== Supplied material ==
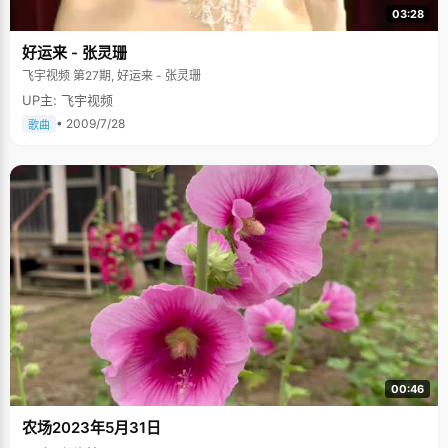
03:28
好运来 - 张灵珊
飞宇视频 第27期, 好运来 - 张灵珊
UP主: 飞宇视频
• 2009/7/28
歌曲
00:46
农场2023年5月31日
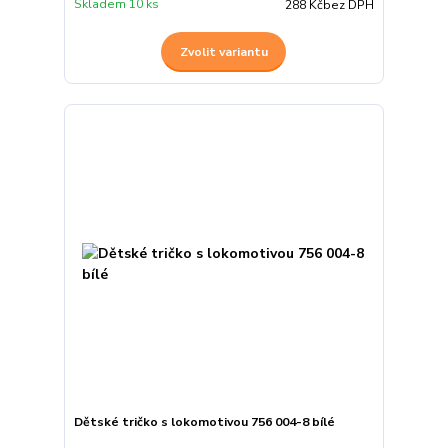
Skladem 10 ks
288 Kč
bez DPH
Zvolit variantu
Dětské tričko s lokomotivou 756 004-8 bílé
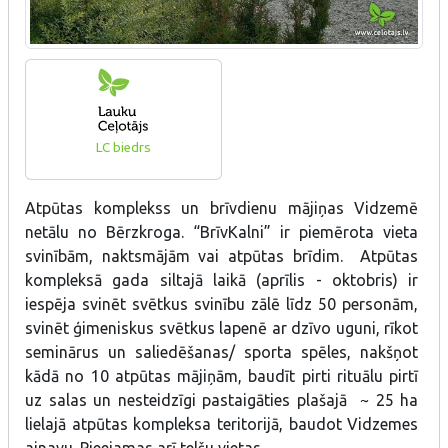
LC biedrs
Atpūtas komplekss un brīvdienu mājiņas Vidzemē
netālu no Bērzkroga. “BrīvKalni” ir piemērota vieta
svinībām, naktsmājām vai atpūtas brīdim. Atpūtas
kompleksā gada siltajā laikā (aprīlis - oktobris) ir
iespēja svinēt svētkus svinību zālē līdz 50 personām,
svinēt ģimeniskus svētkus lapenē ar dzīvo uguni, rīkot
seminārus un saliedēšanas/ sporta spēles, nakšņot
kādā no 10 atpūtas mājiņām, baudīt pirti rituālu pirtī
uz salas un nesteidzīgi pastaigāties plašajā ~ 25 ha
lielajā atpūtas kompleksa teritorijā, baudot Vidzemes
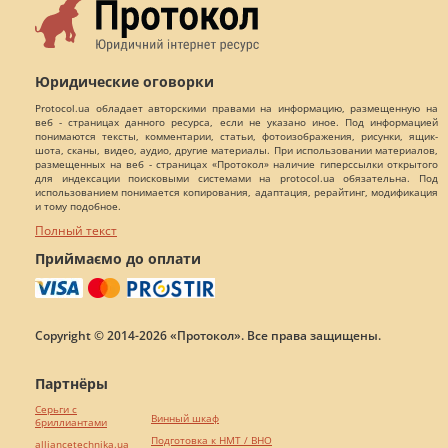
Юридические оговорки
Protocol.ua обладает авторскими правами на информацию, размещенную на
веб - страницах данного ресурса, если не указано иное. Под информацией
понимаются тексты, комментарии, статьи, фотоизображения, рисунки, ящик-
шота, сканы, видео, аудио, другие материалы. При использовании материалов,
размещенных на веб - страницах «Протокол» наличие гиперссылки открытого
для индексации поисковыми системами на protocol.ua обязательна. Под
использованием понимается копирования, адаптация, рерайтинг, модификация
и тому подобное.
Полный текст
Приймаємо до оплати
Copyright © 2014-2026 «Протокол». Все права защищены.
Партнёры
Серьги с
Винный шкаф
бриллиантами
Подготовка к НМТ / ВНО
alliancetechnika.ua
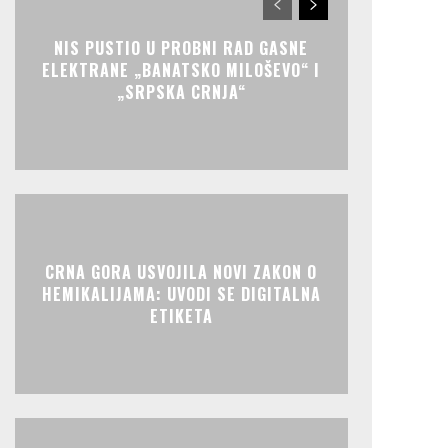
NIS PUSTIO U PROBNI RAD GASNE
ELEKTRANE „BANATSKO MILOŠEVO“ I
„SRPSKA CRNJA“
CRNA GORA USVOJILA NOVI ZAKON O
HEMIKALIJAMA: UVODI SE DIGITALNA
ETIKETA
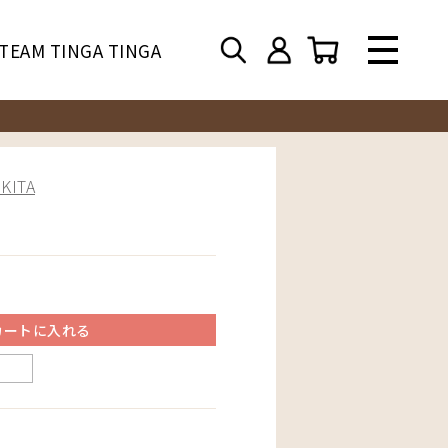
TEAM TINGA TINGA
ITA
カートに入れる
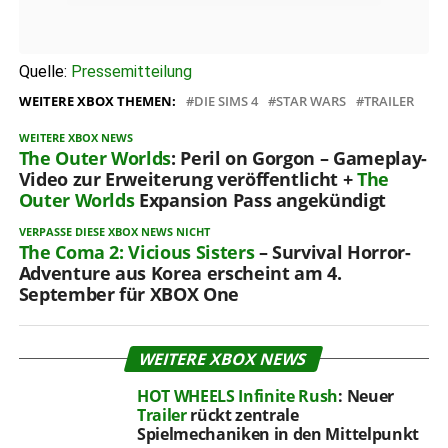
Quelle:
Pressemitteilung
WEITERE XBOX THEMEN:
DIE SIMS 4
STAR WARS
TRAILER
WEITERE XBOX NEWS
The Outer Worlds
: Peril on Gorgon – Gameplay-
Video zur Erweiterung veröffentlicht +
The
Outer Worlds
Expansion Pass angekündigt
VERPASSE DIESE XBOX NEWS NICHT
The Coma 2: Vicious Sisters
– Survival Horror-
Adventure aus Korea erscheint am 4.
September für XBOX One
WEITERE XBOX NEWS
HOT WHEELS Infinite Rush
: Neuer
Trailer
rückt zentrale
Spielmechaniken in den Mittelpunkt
===
Please reproduce every line of text from the material above word for word, and leave the pictures out of your answer.

▶ **Response area**
03:28
好运来 - 张灵珊
飞宇视频 第27期, 好运来 - 张灵珊
UP主: 飞宇视频
• 2009/7/28
歌曲
00:46
农场2023年5月31日
Skladem 10 ks
288 Kč
bez DPH
Zvolit variantu
Dětské tričko s lokomotivou 756 004-8 bílé
LC biedrs
Atpūtas komplekss un brīvdienu mājiņas Vidzemē
netālu no Bērzkroga. “BrīvKalni” ir piemērota vieta
svinībām, naktsmājām vai atpūtas brīdim. Atpūtas
kompleksā gada siltajā laikā (aprīlis - oktobris) ir
iespēja svinēt svētkus svinību zālē līdz 50 personām,
svinēt ģimeniskus svētkus lapenē ar dzīvo uguni, rīkot
seminārus un saliedēšanas/ sporta spēles, nakšņot
kādā no 10 atpūtas mājiņām, baudīt pirti rituālu pirtī
uz salas un nesteidzīgi pastaigāties plašajā ~ 25 ha
lielajā atpūtas kompleksa teritorijā, baudot Vidzemes
Юридические оговорки
Protocol.ua обладает авторскими правами на информацию, размещенную на
веб - страницах данного ресурса, если не указано иное. Под информацией
понимаются тексты, комментарии, статьи, фотоизображения, рисунки, ящик-
шота, сканы, видео, аудио, другие материалы. При использовании материалов,
размещенных на веб - страницах «Протокол» наличие гиперссылки открытого
для индексации поисковыми системами на protocol.ua обязательна. Под
использованием понимается копирования, адаптация, рерайтинг, модификация
и тому подобное.
Полный текст
Приймаємо до оплати
Copyright © 2014-2026 «Протокол». Все права защищены.
Партнёры
Серьги с
Винный шкаф
бриллиантами
Подготовка к НМТ / ВНО
alliancetechnika.ua
NIS PUSTIO U PROBNI RAD GASNE
ELEKTRANE „BANATSKO MILOŠEVO“ I
„SRPSKA CRNJA“
CRNA GORA USVOJILA NOVI ZAKON O
HEMIKALIJAMA: UVODI SE DIGITALNA
ETIKETA
TEAM TINGA TINGA
ITA
カートに入れる
Quelle:
Pressemitteilung
WEITERE XBOX THEMEN:
DIE SIMS 4
STAR WARS
TRAILER
WEITERE XBOX NEWS
The Outer Worlds
: Peril on Gorgon – Gameplay-
Video zur Erweiterung veröffentlicht +
The
Outer Worlds
Expansion Pass angekündigt
VERPASSE DIESE XBOX NEWS NICHT
The Coma 2: Vicious Sisters
– Survival Horror-
Adventure aus Korea erscheint am 4.
September für XBOX One
WEITERE XBOX NEWS
HOT WHEELS Infinite Rush
: Neuer
Trailer
rückt zentrale
Spielmechaniken in den Mittelpunkt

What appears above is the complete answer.